🤖 AI Summary
This work proposes a formal method for inferring others’ belief states and their underlying cognitive components—such as information sources, reception order, and credibility. To this end, we introduce Local Epistemic World Models (LEWMs), directed typed graphs that represent agents, state nodes, and epistemic relationships. Candidate LEWMs are iteratively evaluated against observed behavior until confidence thresholds are met. Our approach provides the first formal computational account of mental state reasoning, featuring a structured LEWM framework and a residual function that yields falsifiable predictions about theory-of-mind failures. Unlike Bayesian Theory of Mind models that presuppose fixed belief structures, our method requires no prior assumptions, is domain-agnostic, and systematically explains and predicts reasoning biases. It thus offers a general-purpose upstream mechanism for downstream social cognition tasks such as goal inference.
📝 Abstract
Inferring others' beliefs requires more than reading surface signals; it requires tracking who told them what, in what order, and how credibly. The Theory of Mind Utility (ToM-U) formalizes this epistemic state inference problem at the computational level of analysis, specifying what mentalizing computes and why without commitment to algorithmic or neural implementation. ToM-U achieves this by constructing Local Epistemic World Models (LEWMs) -- directed typed graphs that represent agents, state nodes, and the epistemic relationships among them -- and evaluating discrete candidate LEWMs against observed behavior until one achieves sufficient confidence.

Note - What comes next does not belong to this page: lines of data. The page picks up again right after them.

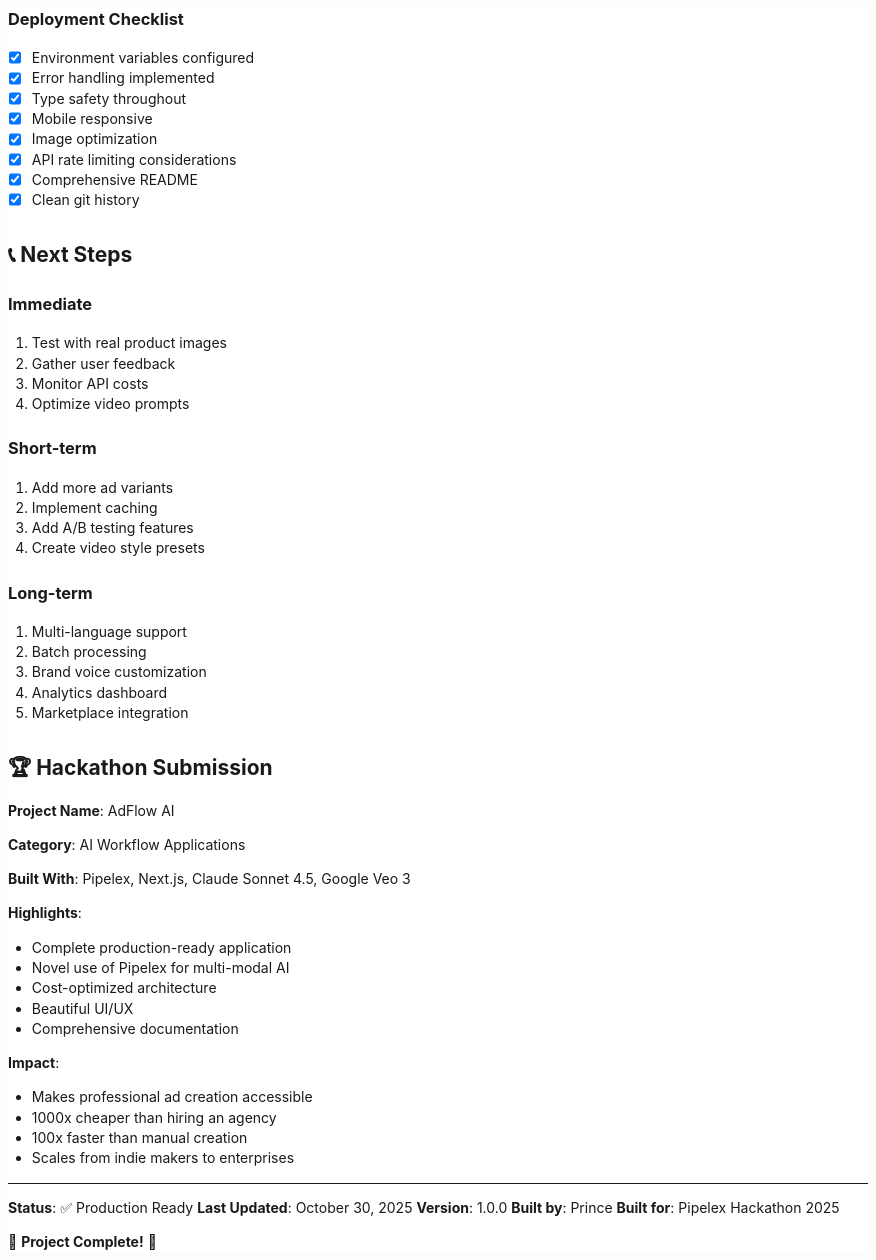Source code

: ### Deployment Checklist
- [x] Environment variables configured
- [x] Error handling implemented
- [x] Type safety throughout
- [x] Mobile responsive
- [x] Image optimization
- [x] API rate limiting considerations
- [x] Comprehensive README
- [x] Clean git history

## 📞 Next Steps

### Immediate
1. Test with real product images
2. Gather user feedback
3. Monitor API costs
4. Optimize video prompts

### Short-term
1. Add more ad variants
2. Implement caching
3. Add A/B testing features
4. Create video style presets

### Long-term
1. Multi-language support
2. Batch processing
3. Brand voice customization
4. Analytics dashboard
5. Marketplace integration

## 🏆 Hackathon Submission

**Project Name**: AdFlow AI

**Category**: AI Workflow Applications

**Built With**: Pipelex, Next.js, Claude Sonnet 4.5, Google Veo 3

**Highlights**:
- Complete production-ready application
- Novel use of Pipelex for multi-modal AI
- Cost-optimized architecture
- Beautiful UI/UX
- Comprehensive documentation

**Impact**:
- Makes professional ad creation accessible
- 1000x cheaper than hiring an agency
- 100x faster than manual creation
- Scales from indie makers to enterprises

---

**Status**: ✅ Production Ready
**Last Updated**: October 30, 2025
**Version**: 1.0.0
**Built by**: Prince
**Built for**: Pipelex Hackathon 2025

🎉 **Project Complete!** 🎉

Five formal definitions specify the LEWM structure, agent node properties including ordered information access history, a bounded proliferation mechanism for recursive mentalizing, three inference procedures, and a residue function that captures the structured trace left by failed mentalizing attempts. ToM-U differs from Bayesian Theory of Mind and adjacent formal accounts, which presuppose rather than derive belief states, and from simulation theory and theory-theory, which lack a formal apparatus for epistemic state inference. The architecture generates directional, falsifiable predictions about mentalizing failure that follow from structural properties of the model rather than auxiliary assumptions, and positions ToM-U as a domain-agnostic mechanism upstream of goal inference and other downstream social cognitive processes.